The Member of Parliament (MP) for Bawku Central, Mahama Ayariga, is challenging the capacity of the Special Prosecutor, Mr Martin Alamisi Amidu, to prosecute him for allegedly using public office for private benefit.

He has, accordingly, filed an application seeking the Accra High Court to strike out the charge sheet filed against him by the Office of the Special Prosecutor (OSP) and also restrain Amidu from proceeding with the criminal prosecution against him.

It is the case of the legislator that Amidu is above 65 years and, therefore, per Article 199 (1) and (4) of the 1992 Constitution, he is not ‘qualified’ to hold the office of Special Prosecutor, which is a public office.

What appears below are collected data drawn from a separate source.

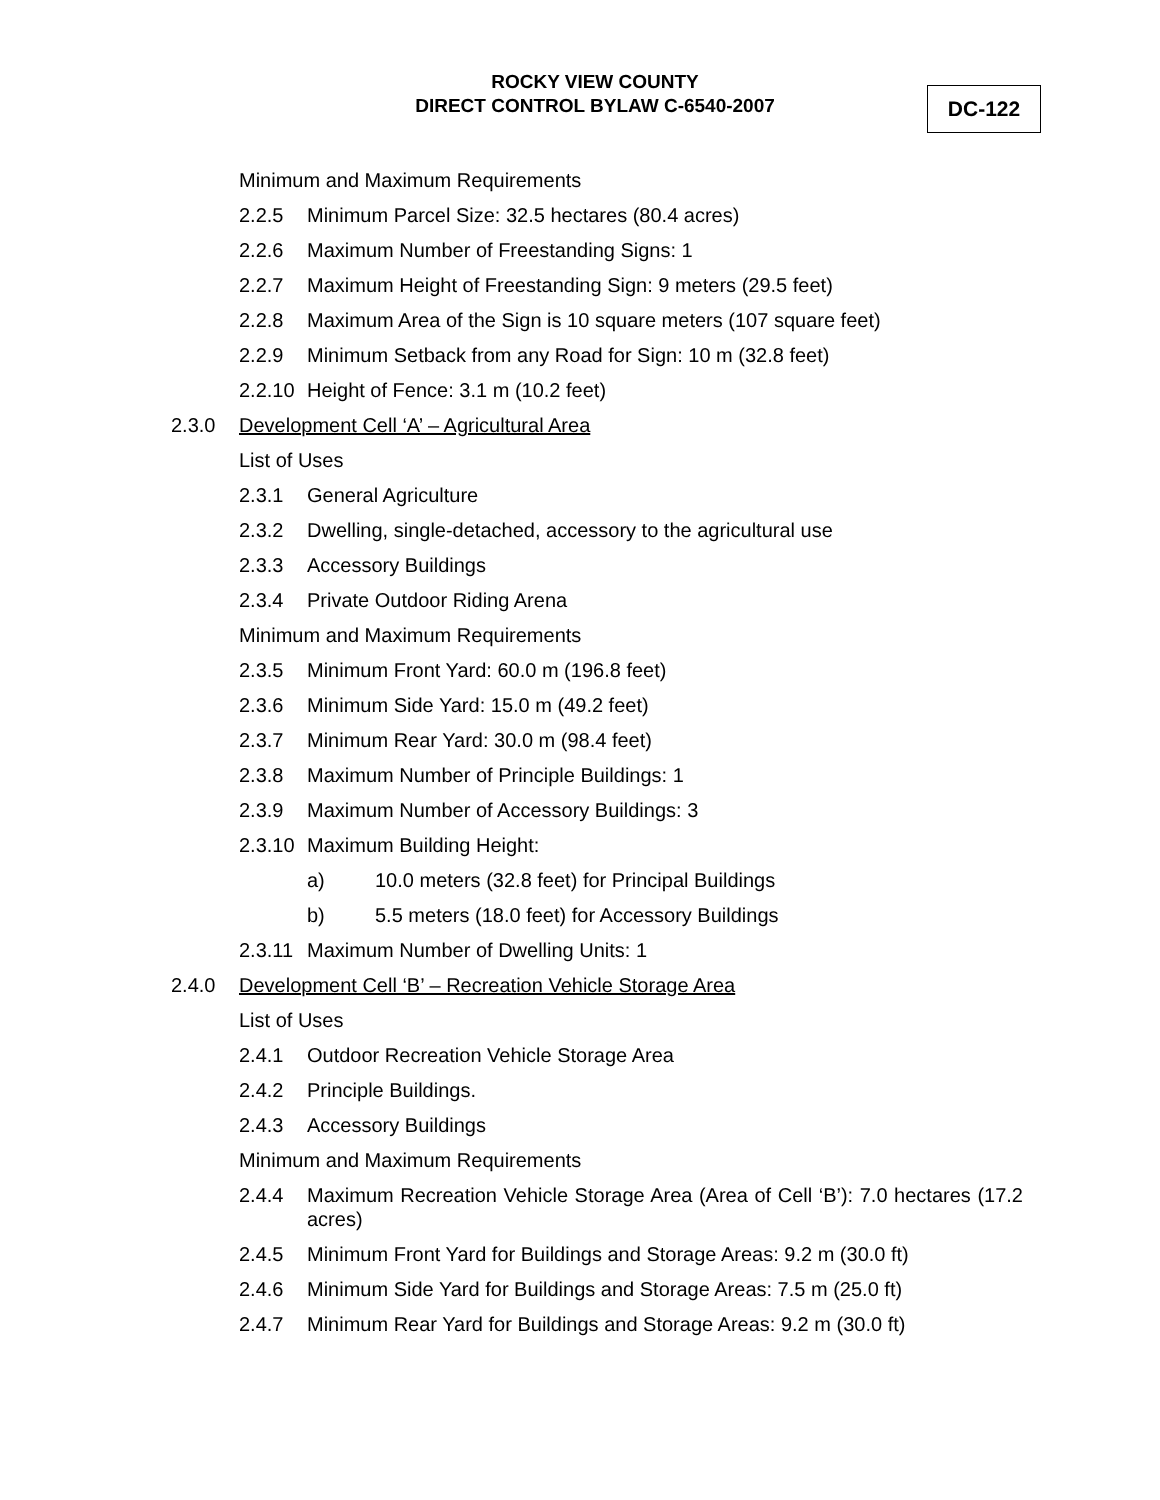ROCKY VIEW COUNTY
DIRECT CONTROL BYLAW C-6540-2007
DC-122
Minimum and Maximum Requirements
2.2.5 Minimum Parcel Size: 32.5 hectares (80.4 acres)
2.2.6 Maximum Number of Freestanding Signs: 1
2.2.7 Maximum Height of Freestanding Sign: 9 meters (29.5 feet)
2.2.8 Maximum Area of the Sign is 10 square meters (107 square feet)
2.2.9 Minimum Setback from any Road for Sign: 10 m (32.8 feet)
2.2.10 Height of Fence: 3.1 m (10.2 feet)
2.3.0 Development Cell ‘A’ – Agricultural Area
List of Uses
2.3.1 General Agriculture
2.3.2 Dwelling, single-detached, accessory to the agricultural use
2.3.3 Accessory Buildings
2.3.4 Private Outdoor Riding Arena
Minimum and Maximum Requirements
2.3.5 Minimum Front Yard: 60.0 m (196.8 feet)
2.3.6 Minimum Side Yard: 15.0 m (49.2 feet)
2.3.7 Minimum Rear Yard: 30.0 m (98.4 feet)
2.3.8 Maximum Number of Principle Buildings: 1
2.3.9 Maximum Number of Accessory Buildings: 3
2.3.10 Maximum Building Height:
a) 10.0 meters (32.8 feet) for Principal Buildings
b) 5.5 meters (18.0 feet) for Accessory Buildings
2.3.11 Maximum Number of Dwelling Units: 1
2.4.0 Development Cell ‘B’ – Recreation Vehicle Storage Area
List of Uses
2.4.1 Outdoor Recreation Vehicle Storage Area
2.4.2 Principle Buildings.
2.4.3 Accessory Buildings
Minimum and Maximum Requirements
2.4.4 Maximum Recreation Vehicle Storage Area (Area of Cell ‘B’): 7.0 hectares (17.2 acres)
2.4.5 Minimum Front Yard for Buildings and Storage Areas: 9.2 m (30.0 ft)
2.4.6 Minimum Side Yard for Buildings and Storage Areas: 7.5 m (25.0 ft)
2.4.7 Minimum Rear Yard for Buildings and Storage Areas: 9.2 m (30.0 ft)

In view of that, Ayariga is arguing that the charge sheet which gave rise to the criminal proceedings against him is “defective” because it had the signature of Amidu, who “had no capacity in law” to append his signature.

“Due to the incurable defectiveness of the charge sheet, the charges leveled against me contained therein are also a nullity and of no effect. Under the circumstances, it is a proper case for the charge sheet to be struck out, together with the accompanying counts, by this honourable court,” he argued in his affidavit in support of the application.

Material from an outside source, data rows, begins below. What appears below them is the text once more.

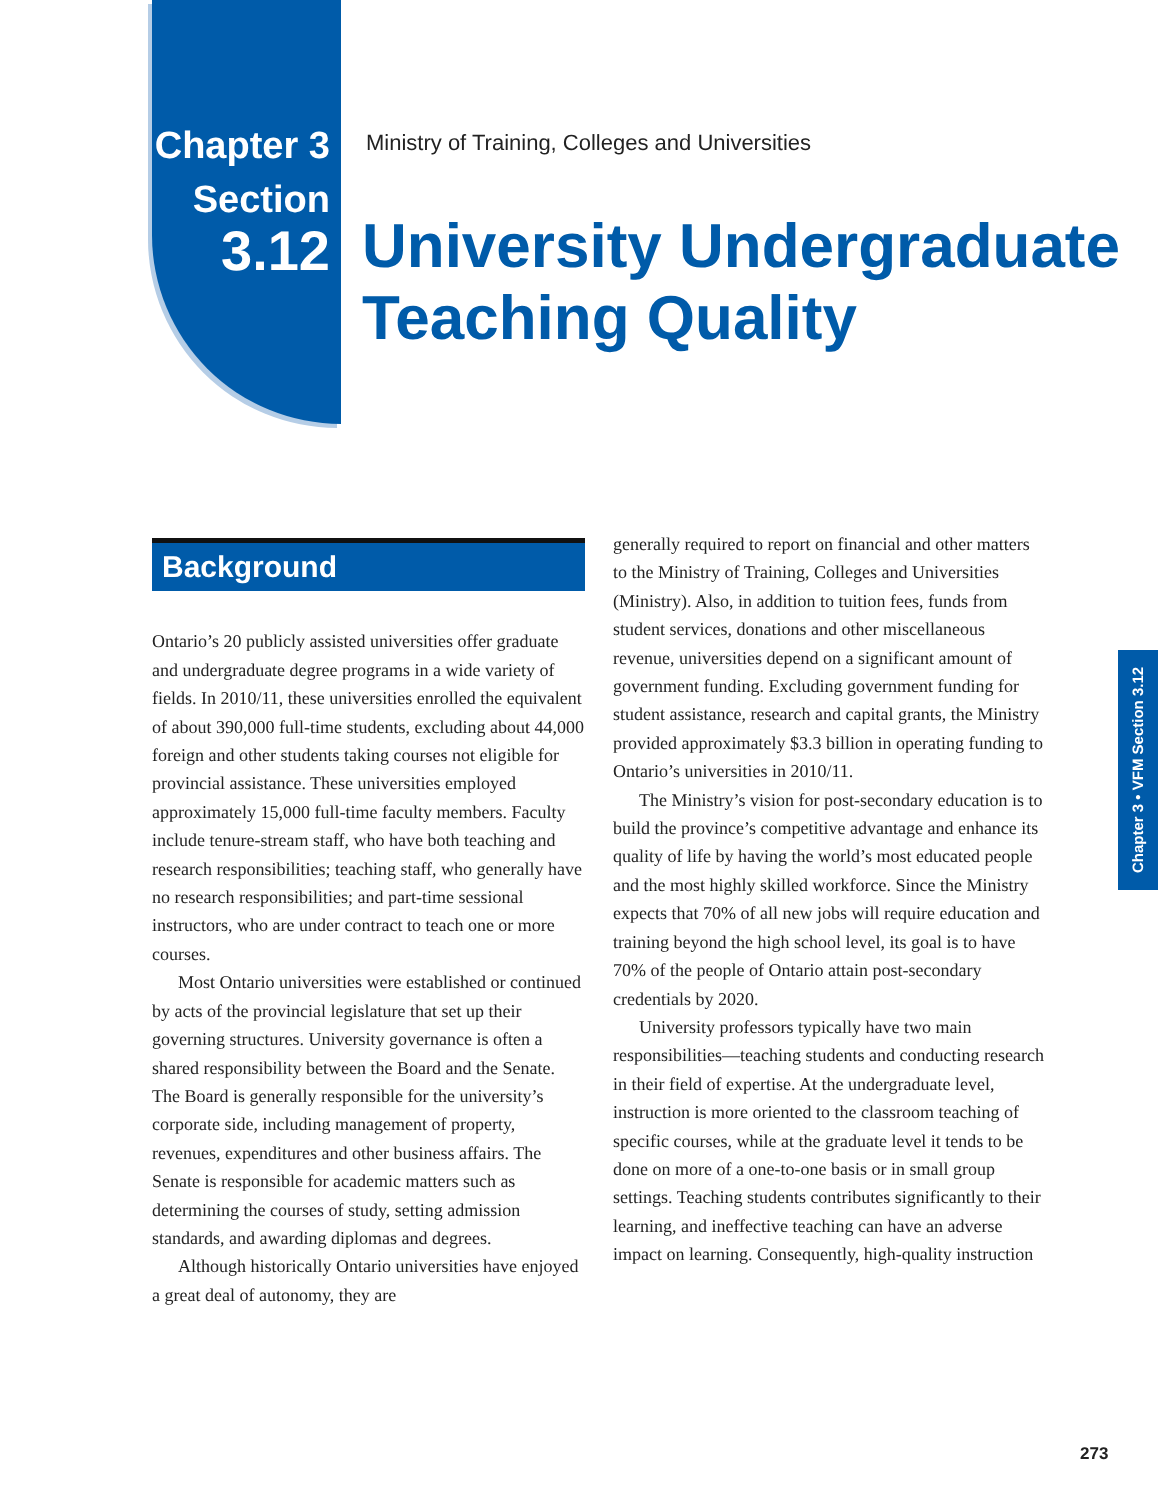Chapter 3
Section
3.12
Ministry of Training, Colleges and Universities
University Undergraduate
Teaching Quality
Background
Ontario’s 20 publicly assisted universities offer graduate and undergraduate degree programs in a wide variety of fields. In 2010/11, these universities enrolled the equivalent of about 390,000 full-time students, excluding about 44,000 foreign and other students taking courses not eligible for provincial assistance. These universities employed approximately 15,000 full-time faculty members. Faculty include tenure-stream staff, who have both teaching and research responsibilities; teaching staff, who generally have no research responsibilities; and part-time sessional instructors, who are under contract to teach one or more courses.
Most Ontario universities were established or continued by acts of the provincial legislature that set up their governing structures. University governance is often a shared responsibility between the Board and the Senate. The Board is generally responsible for the university’s corporate side, including management of property, revenues, expenditures and other business affairs. The Senate is responsible for academic matters such as determining the courses of study, setting admission standards, and awarding diplomas and degrees.
Although historically Ontario universities have enjoyed a great deal of autonomy, they are
generally required to report on financial and other matters to the Ministry of Training, Colleges and Universities (Ministry). Also, in addition to tuition fees, funds from student services, donations and other miscellaneous revenue, universities depend on a significant amount of government funding. Excluding government funding for student assistance, research and capital grants, the Ministry provided approximately $3.3 billion in operating funding to Ontario’s universities in 2010/11.
The Ministry’s vision for post-secondary education is to build the province’s competitive advantage and enhance its quality of life by having the world’s most educated people and the most highly skilled workforce. Since the Ministry expects that 70% of all new jobs will require education and training beyond the high school level, its goal is to have 70% of the people of Ontario attain post-secondary credentials by 2020.
University professors typically have two main responsibilities—teaching students and conducting research in their field of expertise. At the undergraduate level, instruction is more oriented to the classroom teaching of specific courses, while at the graduate level it tends to be done on more of a one-to-one basis or in small group settings. Teaching students contributes significantly to their learning, and ineffective teaching can have an adverse impact on learning. Consequently, high-quality instruction
Chapter 3 • VFM Section 3.12
273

Apart from challenging Amidu’s capacity, Ayariga is also challenging the power of the OSP to investigate and prosecute some of the offences leveled against him.

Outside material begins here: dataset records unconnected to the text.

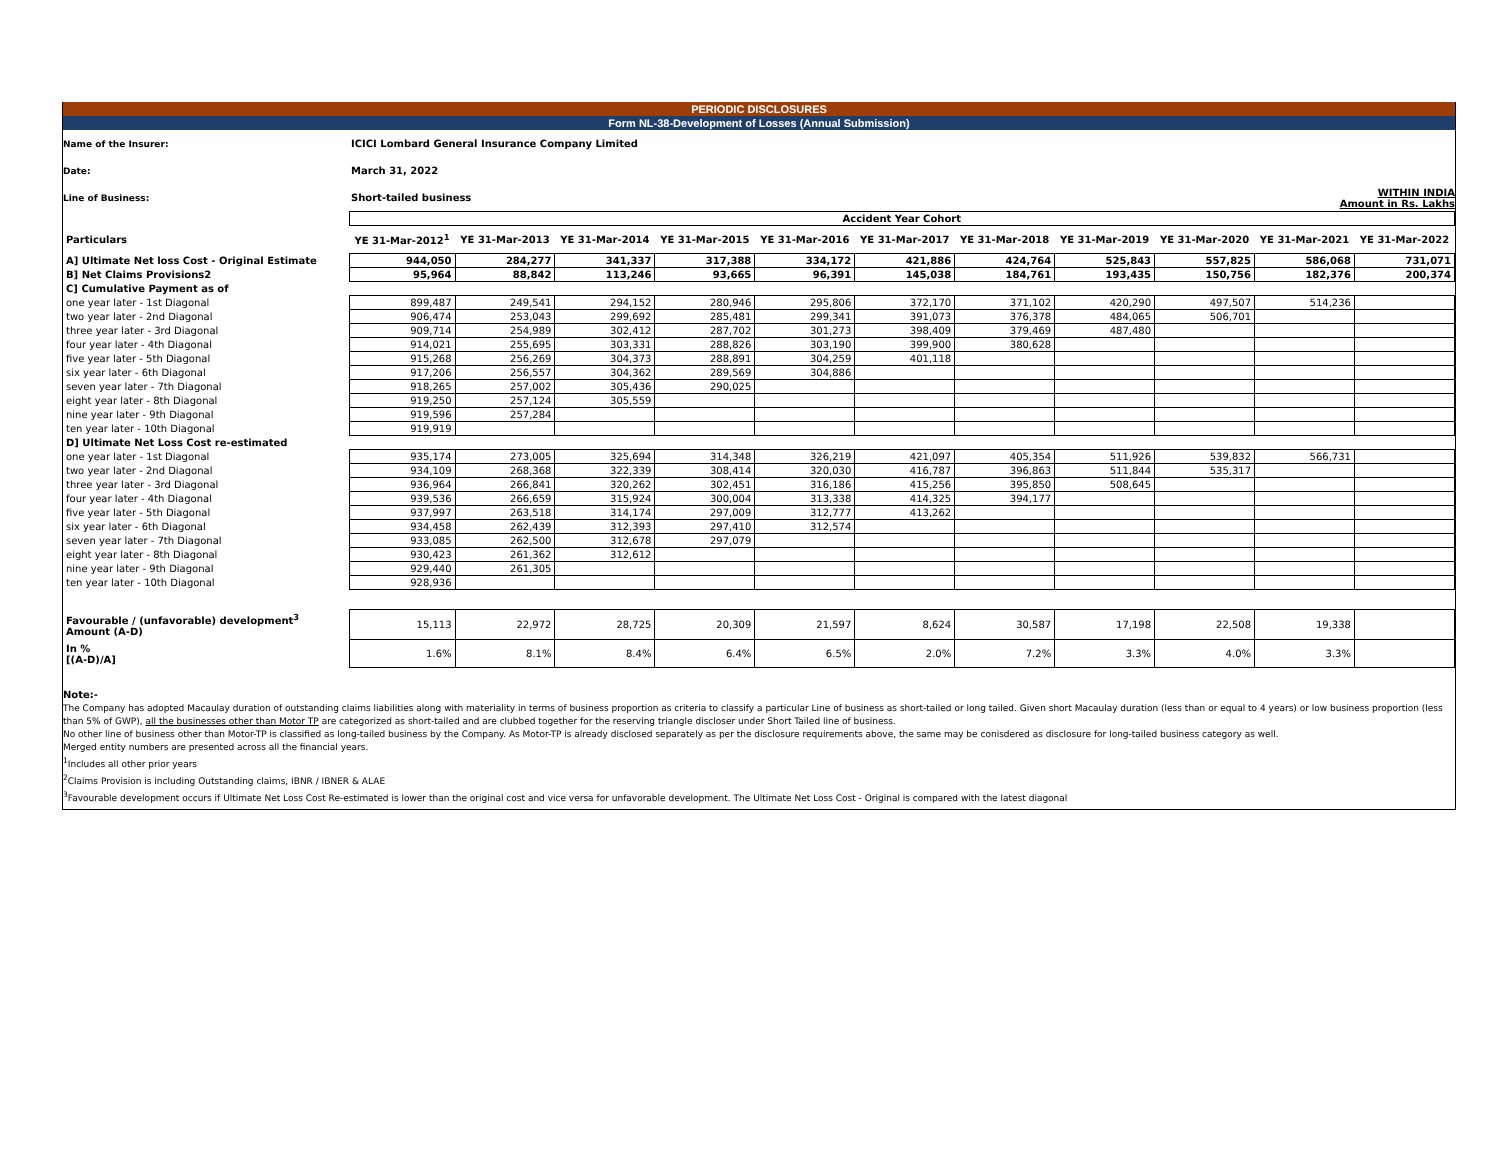PERIODIC DISCLOSURES
Form NL-38-Development of Losses (Annual Submission)
Name of the Insurer: ICICI Lombard General Insurance Company Limited
Date: March 31, 2022
Line of Business: Short-tailed business WITHIN INDIA
Amount in Rs. Lakhs
| | Accident Year Cohort | | | | | | | | | | |
| --- | --- | --- | --- | --- | --- | --- | --- | --- | --- | --- | --- |
| Particulars | YE 31-Mar-2012<sup>1</sup> | YE 31-Mar-2013 | YE 31-Mar-2014 | YE 31-Mar-2015 | YE 31-Mar-2016 | YE 31-Mar-2017 | YE 31-Mar-2018 | YE 31-Mar-2019 | YE 31-Mar-2020 | YE 31-Mar-2021 | YE 31-Mar-2022 |
| A] Ultimate Net loss Cost - Original Estimate | 944,050 | 284,277 | 341,337 | 317,388 | 334,172 | 421,886 | 424,764 | 525,843 | 557,825 | 586,068 | 731,071 |
| B] Net Claims Provisions2 | 95,964 | 88,842 | 113,246 | 93,665 | 96,391 | 145,038 | 184,761 | 193,435 | 150,756 | 182,376 | 200,374 |
| C] Cumulative Payment as of | | | | | | | | | | | |
| one year later - 1st Diagonal | 899,487 | 249,541 | 294,152 | 280,946 | 295,806 | 372,170 | 371,102 | 420,290 | 497,507 | 514,236 | |
| two year later - 2nd Diagonal | 906,474 | 253,043 | 299,692 | 285,481 | 299,341 | 391,073 | 376,378 | 484,065 | 506,701 | | |
| three year later - 3rd Diagonal | 909,714 | 254,989 | 302,412 | 287,702 | 301,273 | 398,409 | 379,469 | 487,480 | | | |
| four year later - 4th Diagonal | 914,021 | 255,695 | 303,331 | 288,826 | 303,190 | 399,900 | 380,628 | | | | |
| five year later - 5th Diagonal | 915,268 | 256,269 | 304,373 | 288,891 | 304,259 | 401,118 | | | | | |
| six year later - 6th Diagonal | 917,206 | 256,557 | 304,362 | 289,569 | 304,886 | | | | | | |
| seven year later - 7th Diagonal | 918,265 | 257,002 | 305,436 | 290,025 | | | | | | | |
| eight year later - 8th Diagonal | 919,250 | 257,124 | 305,559 | | | | | | | | |
| nine year later - 9th Diagonal | 919,596 | 257,284 | | | | | | | | | |
| ten year later - 10th Diagonal | 919,919 | | | | | | | | | | |
| D] Ultimate Net Loss Cost re-estimated | | | | | | | | | | | |
| one year later - 1st Diagonal | 935,174 | 273,005 | 325,694 | 314,348 | 326,219 | 421,097 | 405,354 | 511,926 | 539,832 | 566,731 | |
| two year later - 2nd Diagonal | 934,109 | 268,368 | 322,339 | 308,414 | 320,030 | 416,787 | 396,863 | 511,844 | 535,317 | | |
| three year later - 3rd Diagonal | 936,964 | 266,841 | 320,262 | 302,451 | 316,186 | 415,256 | 395,850 | 508,645 | | | |
| four year later - 4th Diagonal | 939,536 | 266,659 | 315,924 | 300,004 | 313,338 | 414,325 | 394,177 | | | | |
| five year later - 5th Diagonal | 937,997 | 263,518 | 314,174 | 297,009 | 312,777 | 413,262 | | | | | |
| six year later - 6th Diagonal | 934,458 | 262,439 | 312,393 | 297,410 | 312,574 | | | | | | |
| seven year later - 7th Diagonal | 933,085 | 262,500 | 312,678 | 297,079 | | | | | | | |
| eight year later - 8th Diagonal | 930,423 | 261,362 | 312,612 | | | | | | | | |
| nine year later - 9th Diagonal | 929,440 | 261,305 | | | | | | | | | |
| ten year later - 10th Diagonal | 928,936 | | | | | | | | | | |
| Favourable / (unfavorable) development<sup>3</sup> Amount (A-D) | 15,113 | 22,972 | 28,725 | 20,309 | 21,597 | 8,624 | 30,587 | 17,198 | 22,508 | 19,338 | |
| In % [(A-D)/A] | 1.6% | 8.1% | 8.4% | 6.4% | 6.5% | 2.0% | 7.2% | 3.3% | 4.0% | 3.3% | |
Note:-
The Company has adopted Macaulay duration of outstanding claims liabilities along with materiality in terms of business proportion as criteria to classify a particular Line of business as short-tailed or long tailed. Given short Macaulay duration (less than or equal to 4 years) or low business proportion (less than 5% of GWP), all the businesses other than Motor TP are categorized as short-tailed and are clubbed together for the reserving triangle discloser under Short Tailed line of business.
No other line of business other than Motor-TP is classified as long-tailed business by the Company. As Motor-TP is already disclosed separately as per the disclosure requirements above, the same may be conisdered as disclosure for long-tailed business category as well.
Merged entity numbers are presented across all the financial years.
<sup>1</sup> Includes all other prior years
<sup>2</sup> Claims Provision is including Outstanding claims, IBNR / IBNER & ALAE
<sup>3</sup> Favourable development occurs if Ultimate Net Loss Cost Re-estimated is lower than the original cost and vice versa for unfavorable development. The Ultimate Net Loss Cost - Original is compared with the latest diagonal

The MP argues that the OSP was set up to purposely investigate corruption and corruption-related offences.

He avers that some of the counts levelled against him, such as dealing in foreign exchange without licence, transfer of foreign exchange from Ghana through an unauthorised dealer and the fraudulent evasion of customs duties and taxes, are not under the remit of the OSP and, therefore, the office cannot prosecute him on those charges.

At yesterday’s hearing, the presiding judge, Justice Afia Serwaa Asare-Botwe, directed the MP’s legal team and the OSP to simultaneously file their respective legal arguments for and against the application within three days.

The court, subsequently, fixed Monday, June 17, 2019 to rule on the application.